**Text passage**
....................

OB: Not fair that the constitution dictates it to you. You should be able to flaunt your campaigning during an election. We are in the unique position of having an appeal through SDs. The idea that you can say that that is the end point of what our appeal is seems wrong to me.

EP: The important thing is that people are actually doing charity events.

SG: Two things. One, I agree with Edd. More importantly, in theory people should be able to flaunt their campaigning in theory, but that means that everyone can nominate. Elections here mean people’s friends voting for them. Having it as a strict barrier for entry is important.

ZF: Agree with Olly. Some people don’t have time/ are too introverted to run for office. We’re asking a lot of people on top of their degree. Our approach to charity wouldn’t be as bad as OUCA.

LE: Just to comment on charity – I think I would support it if we expand what we do in terms of charity so that it takes more commitment. For example, working directly with homeless. It should approximate campaigning as close as possible. It’s not the same at the moment.

OT: In regards to charity, it’s not principally wrong to force people to do charity. But is a bit perverse to support charities that we support. It also doesn’t seem as necessary as campaigning for the Lib Dem.

SG: To address what Lauren is saying – very valid. We should blur the lines between it and campaigning. A lot more campaigning on issues for students, for examples. For example, homelessness. We need to be getting more of a conversation about what we do for charity before we pass this.

....................

**Data excerpt**
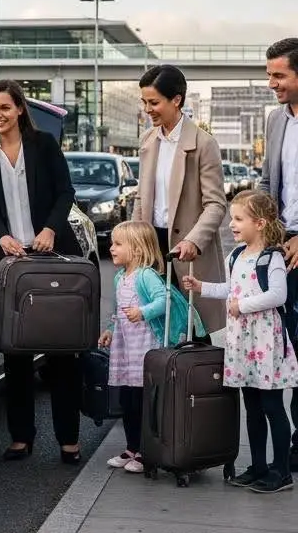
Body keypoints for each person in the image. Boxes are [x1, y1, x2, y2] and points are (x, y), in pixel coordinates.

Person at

....................

**What is being asked**
Reproduce word for word the section of the discussion notes that begins with the words containing "LE: Just to" and ends with "at the moment.".

**Output of the exercise**
LE: Just to comment on charity – I think I would support it if we expand what we do in terms of charity so that it takes more commitment. For example, working directly with homeless. It should approximate campaigning as close as possible. It’s not the same at the moment.